Despite being very pleased, I feel I could have gone a lot faster, as I was over 25 mins up on my time schedule when entering the last climb, Timmelsjoch (1.700 meters elevation). As you can see in my ride file (https://www.trainerroad.com/career/elvis/rides/61650699--tztaler-radmarathon-7-44h-saisonziel-erreicht-hsgazellen-on-fire), I paced the first and third climb at about 280 watts with an FTP of approx. 320. The second climb (which is more like a false flat) I managed to stay in the pack and recover. I had followed my nutrition and hydration plan to the dot and took in approx. 100 grams of carbs per hour through gels and my home made energy drink (with the prescribed mix of glucose and fructose). My stomach was no issue, as I had already practiced the fueling strategy in previous events.

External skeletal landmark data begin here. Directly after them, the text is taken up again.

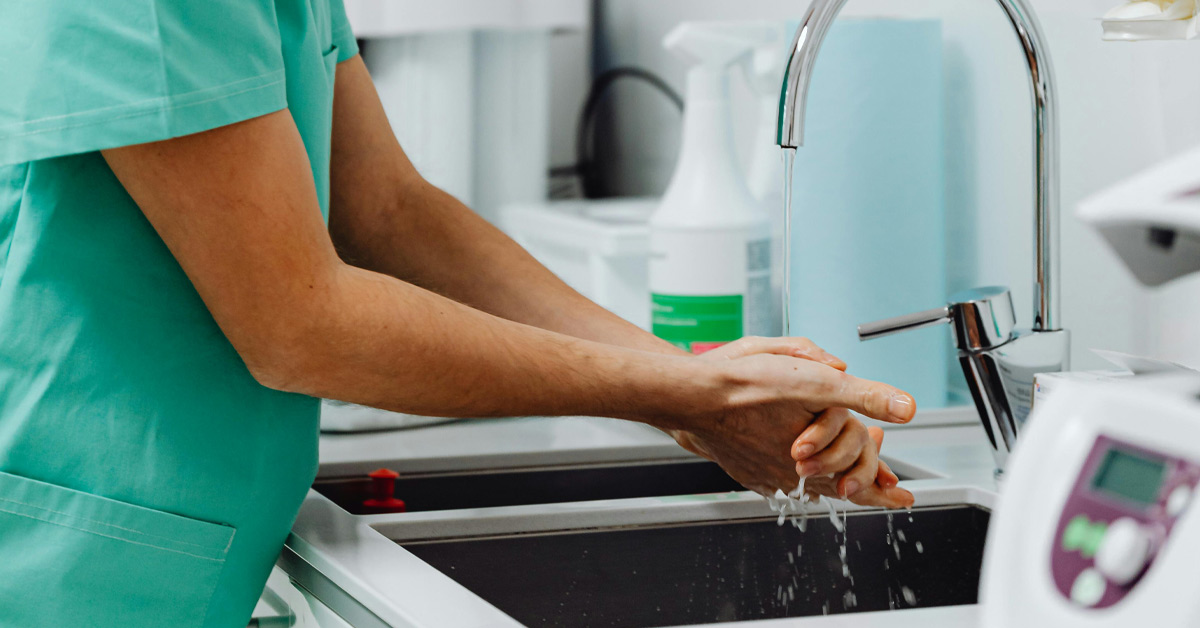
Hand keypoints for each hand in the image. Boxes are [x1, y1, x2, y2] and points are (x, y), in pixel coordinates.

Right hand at [671, 336, 915, 504]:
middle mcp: (793, 473)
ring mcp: (767, 475)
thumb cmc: (748, 385)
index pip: (862, 482)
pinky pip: (780, 484)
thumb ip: (865, 396)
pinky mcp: (746, 471)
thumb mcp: (816, 382)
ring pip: (809, 490)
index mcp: (818, 454)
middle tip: (882, 489)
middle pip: (838, 490)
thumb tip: (907, 410)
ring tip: (844, 483)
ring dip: (831, 484)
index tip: (902, 496)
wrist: (695, 398)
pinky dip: (798, 481)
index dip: (885, 493)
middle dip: (862, 487)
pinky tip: (799, 472)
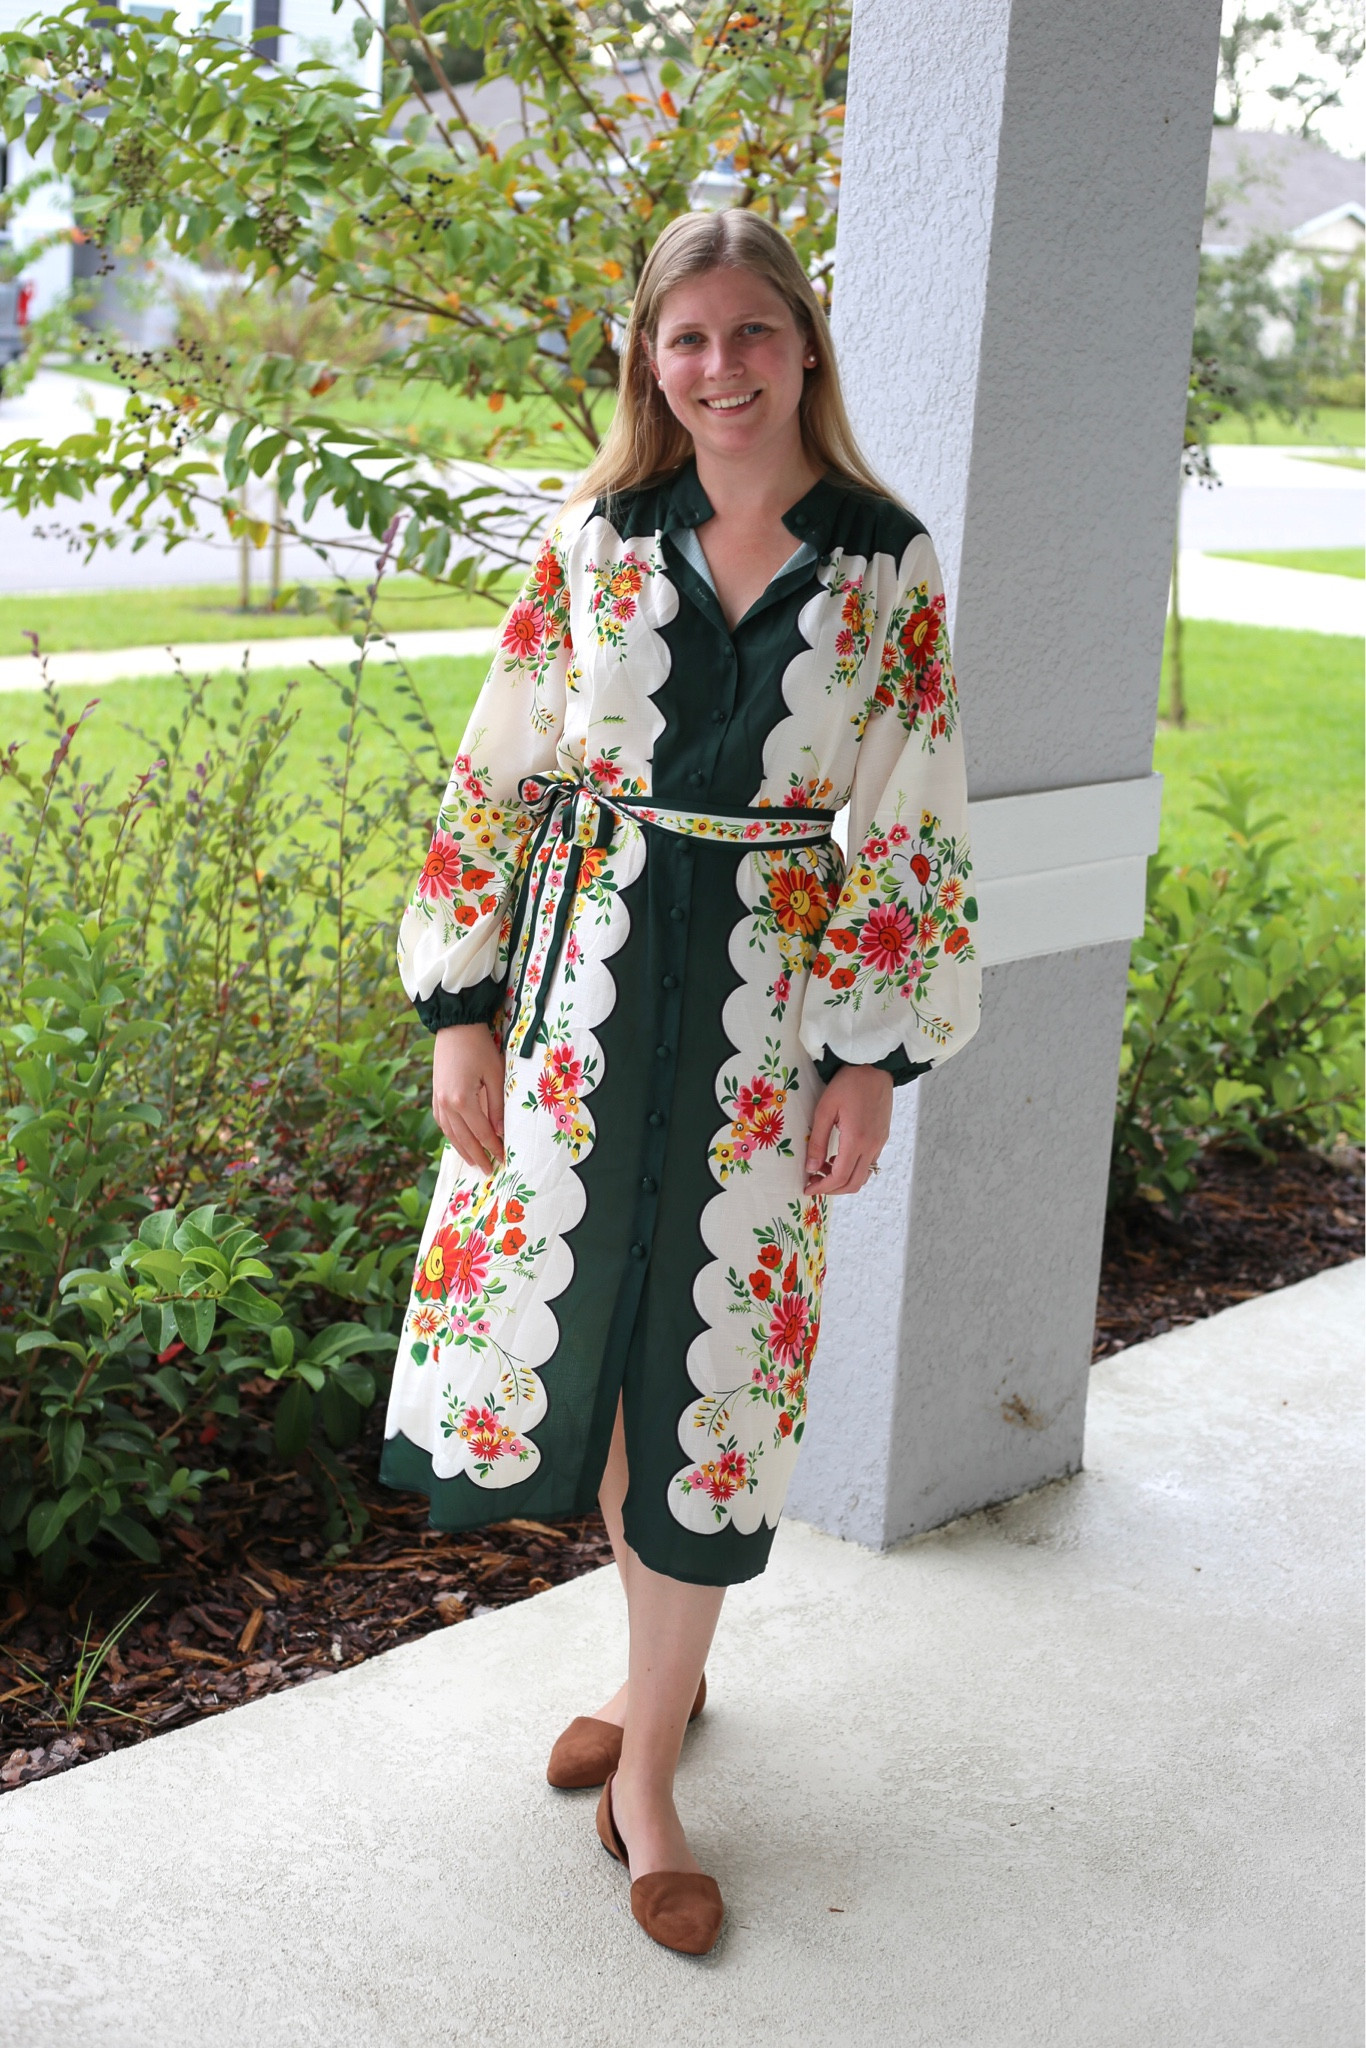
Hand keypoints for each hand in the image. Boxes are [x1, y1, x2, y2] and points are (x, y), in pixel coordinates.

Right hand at [432, 1023, 505, 1174]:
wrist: (456, 1026)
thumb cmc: (480, 1047)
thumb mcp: (495, 1076)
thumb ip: (497, 1106)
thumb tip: (500, 1131)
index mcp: (462, 1100)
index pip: (482, 1133)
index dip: (493, 1147)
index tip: (503, 1159)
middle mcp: (446, 1104)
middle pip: (464, 1138)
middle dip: (477, 1155)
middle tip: (489, 1169)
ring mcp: (438, 1100)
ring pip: (450, 1133)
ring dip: (462, 1149)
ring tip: (474, 1161)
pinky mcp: (435, 1094)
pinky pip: (442, 1122)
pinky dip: (450, 1135)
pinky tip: (458, 1141)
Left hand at [804, 1064, 891, 1195]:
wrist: (875, 1067)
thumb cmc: (847, 1083)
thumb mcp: (825, 1109)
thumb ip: (817, 1141)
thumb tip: (810, 1168)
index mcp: (856, 1140)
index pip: (839, 1177)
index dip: (822, 1188)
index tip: (807, 1188)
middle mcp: (872, 1146)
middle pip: (854, 1183)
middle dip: (832, 1189)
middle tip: (813, 1182)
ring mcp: (880, 1142)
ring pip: (863, 1176)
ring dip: (843, 1179)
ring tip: (823, 1167)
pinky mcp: (882, 1137)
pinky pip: (869, 1163)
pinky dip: (853, 1168)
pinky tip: (838, 1156)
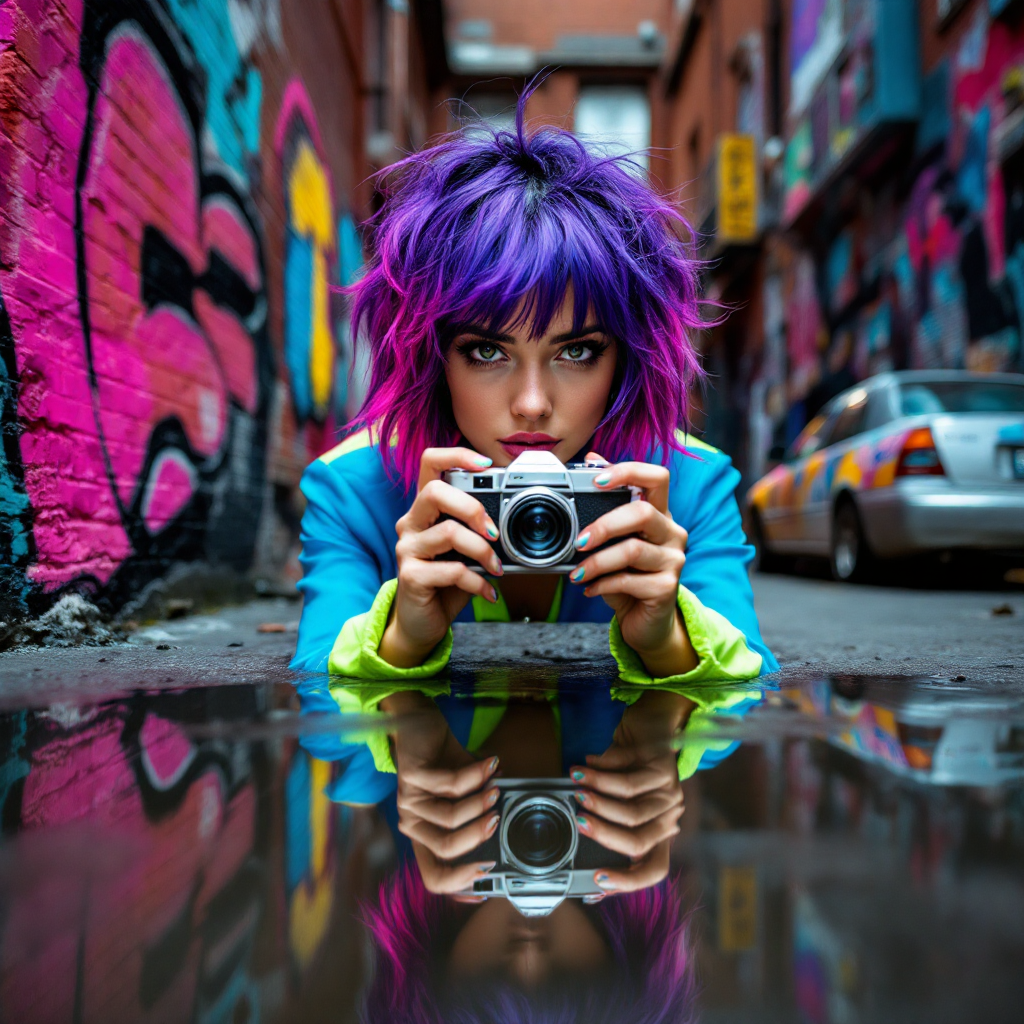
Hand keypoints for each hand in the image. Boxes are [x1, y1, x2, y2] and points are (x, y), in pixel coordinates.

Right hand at [379, 447, 503, 667]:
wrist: (421, 623)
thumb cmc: (447, 582)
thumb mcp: (466, 551)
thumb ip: (481, 531)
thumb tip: (518, 519)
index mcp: (425, 509)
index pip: (430, 464)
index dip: (457, 456)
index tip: (488, 464)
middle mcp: (411, 523)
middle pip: (434, 492)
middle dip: (472, 507)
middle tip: (494, 532)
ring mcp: (407, 548)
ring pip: (448, 532)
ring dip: (483, 551)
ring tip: (496, 567)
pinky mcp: (410, 576)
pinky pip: (452, 571)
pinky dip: (478, 582)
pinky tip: (488, 592)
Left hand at [384, 692, 502, 895]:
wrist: (420, 720)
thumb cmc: (445, 759)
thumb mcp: (466, 790)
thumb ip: (482, 807)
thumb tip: (512, 819)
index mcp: (424, 835)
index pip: (433, 876)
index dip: (459, 885)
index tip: (488, 878)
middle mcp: (412, 824)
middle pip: (444, 850)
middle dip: (477, 839)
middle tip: (499, 822)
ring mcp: (408, 801)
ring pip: (449, 817)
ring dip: (479, 804)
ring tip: (498, 790)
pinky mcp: (410, 776)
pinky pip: (450, 784)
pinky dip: (476, 775)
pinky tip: (492, 765)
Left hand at [568, 452, 696, 676]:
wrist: (647, 622)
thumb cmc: (628, 576)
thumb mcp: (615, 539)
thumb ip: (605, 503)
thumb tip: (591, 459)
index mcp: (660, 513)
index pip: (657, 477)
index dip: (628, 471)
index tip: (596, 479)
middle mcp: (672, 532)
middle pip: (644, 512)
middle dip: (605, 524)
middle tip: (579, 540)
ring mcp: (674, 560)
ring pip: (633, 550)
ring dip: (598, 561)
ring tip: (577, 572)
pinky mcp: (667, 588)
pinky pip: (629, 581)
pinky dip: (602, 584)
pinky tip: (589, 588)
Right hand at [569, 691, 692, 895]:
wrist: (652, 724)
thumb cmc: (630, 768)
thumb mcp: (622, 801)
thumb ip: (610, 828)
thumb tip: (585, 877)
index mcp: (661, 831)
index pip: (654, 869)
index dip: (629, 881)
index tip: (597, 880)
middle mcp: (669, 814)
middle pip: (639, 838)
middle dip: (604, 833)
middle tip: (578, 821)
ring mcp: (669, 788)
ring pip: (631, 804)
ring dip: (598, 795)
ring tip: (575, 786)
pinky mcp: (661, 761)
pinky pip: (625, 769)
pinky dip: (599, 767)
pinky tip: (584, 764)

When entering the final climb I was feeling really strong and confident. Initially, I was able to hold my target power of 270 watts which I had planned to gradually drop over the climb to 250 and finally 230 in anticipation of fatigue and elevation. However, at one point, things started going south – fast! I could no longer hold any power and was not even able to push more than 170 watts at the end of the climb. I have never encountered that feeling before. I know what it feels like to bonk, but usually I can feel that coming. This time it was only initially a slow decrease, then it felt more like being hit on the back of the head with a bat. What could be the reason for this and how can I avoid it in the future? I tend to believe I overpaced on the other two climbs but feeling so strong at the bottom of the last climb just makes me want to believe it may have been something else.
Also, how could I adjust my training in order to not encounter this problem again? In the century and climbing road race specialty plans (yes, did both – the first for my peak in beginning of July and the second for 3 weeks previous to my A-race) I often added 1-2 hours of base work after the sweet spot and threshold intervals on the weekend. Would it make sense to possibly do the intervals after the time spent at base? This is more similar to the event’s requirements but could lead to a decrease in form and possibly inhibit workout quality.
Thanks so much in advance for your responses!